Arts & Events

Art Base Welcomes Back Reina Katzenberger

Artmaking through community conversation and collaboration

By Sarah Chase Shaw December 13, 2023 Published in the Winter/Spring 2023-24 issue of Aspen Sojourner

Artist Reina Katzenberger

Roaring Fork Valley artist Reina Katzenberger returns to the Art Base in January for the third iteration of her Art in Process exhibition­—a study of art-making in the public eye through conversation and collaboration. She describes this installation/residency as “an opportunity to show up, be present, tell the truth, and make a mark.”

For its part, the Art Base refers Katzenberger's immersive exhibition as an on-site active artist studio, and an opportunity to create a window into the action of creating art as conversation and creative problem-solving in real-time.            “Reina activates the gallery space by transforming it into a working studio where artists can drop in and immediately engage,” says Interim Executive Director Timothy Brown. “The space buzzes with that crazy, wonderful energy of artistic creativity. It’s a great way to begin the 2024 exhibition schedule.” 

      

The Art in Process closing reception last year

Throughout January, the gallery (which is visible from the sidewalk on Basalt’s Midland Avenue), will be transformed into a space for a pop-up artist residency that includes the physical manifestation of a studio with materials, equipment, and ephemera made accessible to the public. It will also be documented by a live-stream webcam of the main work table. This year, a wall-sized blank canvas with a white line through the middle of it will mark the beginning of the experiential project.

The creator and founder of The Project Shop, a creative space located in SAW (the Studio for Arts + Works) in Carbondale, Katzenberger builds her programs around collaboration and arts education through service-learning-based print projects. Her Art in Process project promises to be no different. Purposely designed to be completely open and unscripted, she aims to surrender each day to being informed by the circumstances that occur on site.
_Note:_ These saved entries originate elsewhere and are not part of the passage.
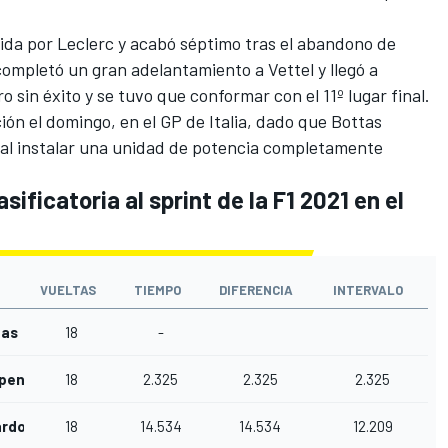
lida por Leclerc y acabó séptimo tras el abandono de
completó un gran adelantamiento a Vettel y llegó a
o sin éxito y se tuvo que conformar con el 11º lugar final.
ión el domingo, en el
GP de Italia
, dado que Bottas
la al instalar una unidad de potencia completamente
sificatoria al sprint de la F1 2021 en el
VUELTAS
TIEMPO
DIFERENCIA
INTERVALO
tas
18
-
ppen
18
2.325
2.325
2.325
ardo
18
14.534
14.534
12.209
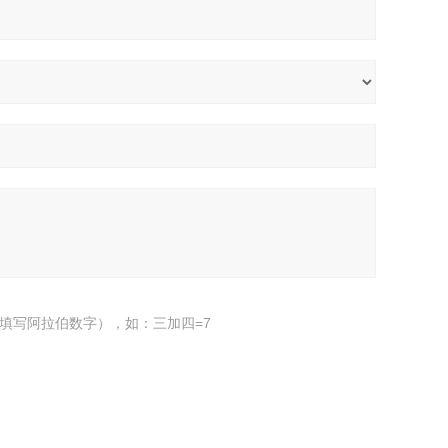
填写阿拉伯数字），如：三加四=7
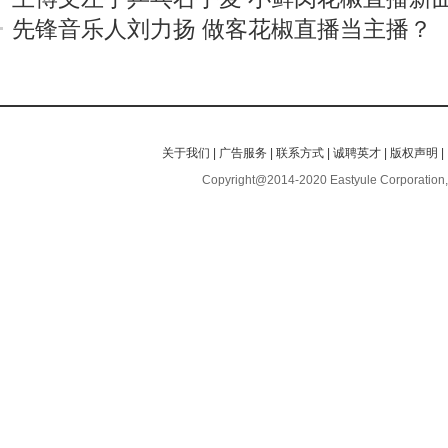
先锋音乐人刘力扬 做客花椒直播当主播？
关于我们
|
广告服务
|
联系方式
|
诚聘英才
|
版权声明
|
Copyright@2014-2020 Eastyule Corporation,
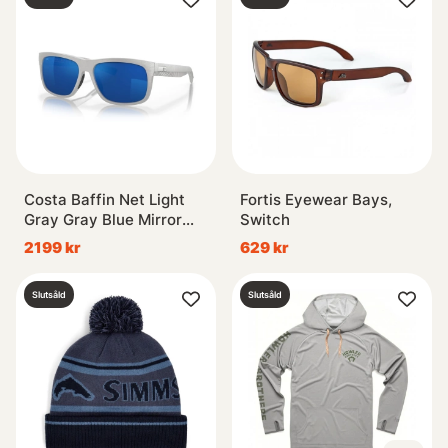
Costa Baffin Net Light
Fortis Eyewear Bays,
Gray Gray Blue Mirror
Switch
580G
2199 kr
629 kr
Slutsåld
Slutsåld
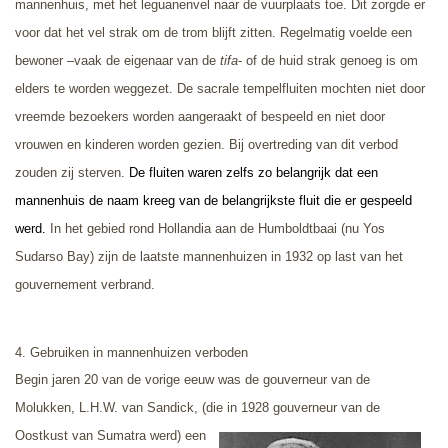
mannenhuis, met het leguanenvel naar de vuurplaats toe. Dit zorgde er
voor dat het vel strak om de trom blijft zitten. Regelmatig voelde een
bewoner –vaak de eigenaar van de
tifa
- of de huid strak genoeg is om
elders te worden weggezet. De sacrale tempelfluiten mochten niet door
vreemde bezoekers worden aangeraakt of bespeeld en niet door
vrouwen en kinderen worden gezien. Bij overtreding van dit verbod
zouden zij sterven.
De fluiten waren zelfs zo belangrijk dat een
mannenhuis de naam kreeg van de belangrijkste fluit die er gespeeld
werd.
In het gebied rond Hollandia aan de Humboldtbaai (nu Yos
Sudarso Bay) zijn de laatste mannenhuizen in 1932 op last van het
gouvernement verbrand.
4. Gebruiken in mannenhuizen verboden
Begin jaren 20 van de vorige eeuw was de gouverneur van de
Molukken, L.H.W. van Sandick, (die in 1928 gouverneur van de
Oostkust van Sumatra
werd) een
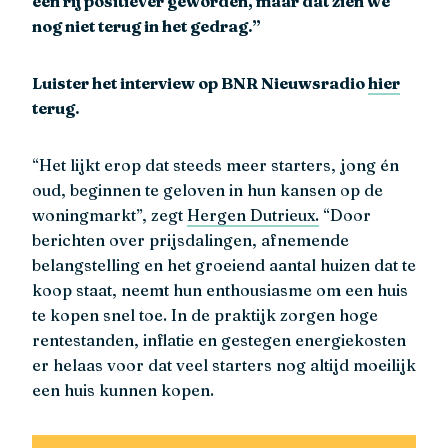
een rij positiever geworden, maar dat zien we
nog niet terug in het gedrag.”
Luister het interview op BNR Nieuwsradio
hier
terug.
“Het lijkt erop dat steeds meer starters, jong én
oud, beginnen te geloven in hun kansen op de
woningmarkt”, zegt
Hergen Dutrieux.
“Door
berichten over prijsdalingen, afnemende
belangstelling en het groeiend aantal huizen dat te
koop staat, neemt hun enthousiasme om een huis
te kopen snel toe. In de praktijk zorgen hoge
rentestanden, inflatie en gestegen energiekosten
er helaas voor dat veel starters nog altijd moeilijk
een huis kunnen kopen.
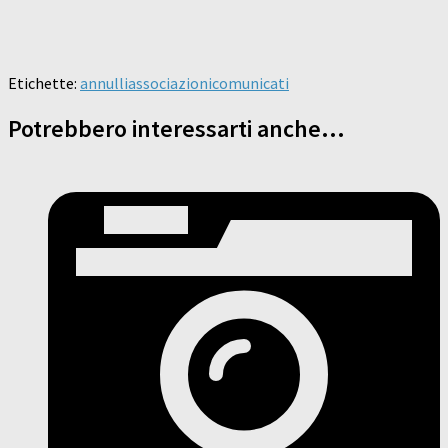
Etichette:
annulli
associazioni
comunicati
Potrebbero interessarti anche...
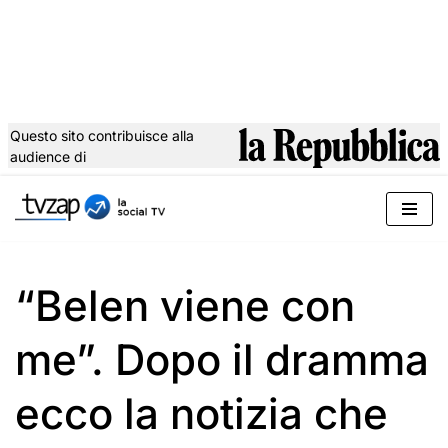
Questo sito contribuisce alla
audience di
Vai
al
contenuto
“Belen viene con
me”. Dopo il dramma
ecco la notizia che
Any art that is created will arise from the interactions, ideas, and conversations that ensue over the course of the process. It’s a project that hits particularly close to home: her mother, artist and educator Deborah Jones, founded the Wyly Community Art Center (now known as the Art Base) in 1996 as a project of Compass in Woody Creek, a nonprofit devoted to the promotion of experiential learning.

Public participation can vary from simply witnessing whatever is happening in the studio at the moment to actively engaging in a creative process. “My biggest job is to show up and to be as present as I can,” says Katzenberger, who recalls moments from her past two exhibitions when the gallery was overflowing with people of all ages, some of whom were drawing on the floor and others who were just watching. Children, she says, are often more apt to participate immediately because they can more quickly sit on the floor and start making art. “Being in the space gives everyone permission to be part of a creative conversation," she adds. “Whether it is to make a mark on the wall or to come back every day to build upon their own creations.”

Unpredictability, too, is expected as Katzenberger and visitors work together in earnest to engage in artmaking as a process, not a product. “The focus is not on a final product but on the beauty of a blank slate,” she explains. Prompts and props are always helpful in eliciting responses, she adds, but they are also predictable and safe. Encouraging people to feel at ease starting from nothing can be intimidating, and part of her job is to meet people where they are, or as she puts it: “Being comfortable in my own skin allows me to welcome people to bring whatever is on their mind into the space.”

Katzenberger hopes that people will come with an open mind and be willing to share something of themselves as they engage with the process. “We’re not here to make something,” she stresses. “We’re here to engage the community in a continuous conversation about what’s important to them.” 

And true to form, because the exhibition is process-based, there will be no official opening. Instead, Katzenberger will begin setting up her studio space after New Year’s Day, with various activities planned with local partners and other artists throughout the show’s duration. 

Reina Katzenberger: Art in Process
The Art Base 174 Midland Ave, Basalt;
Artmaking begins the week of Jan 2; closing party, Feb  2, 5 –7 p.m.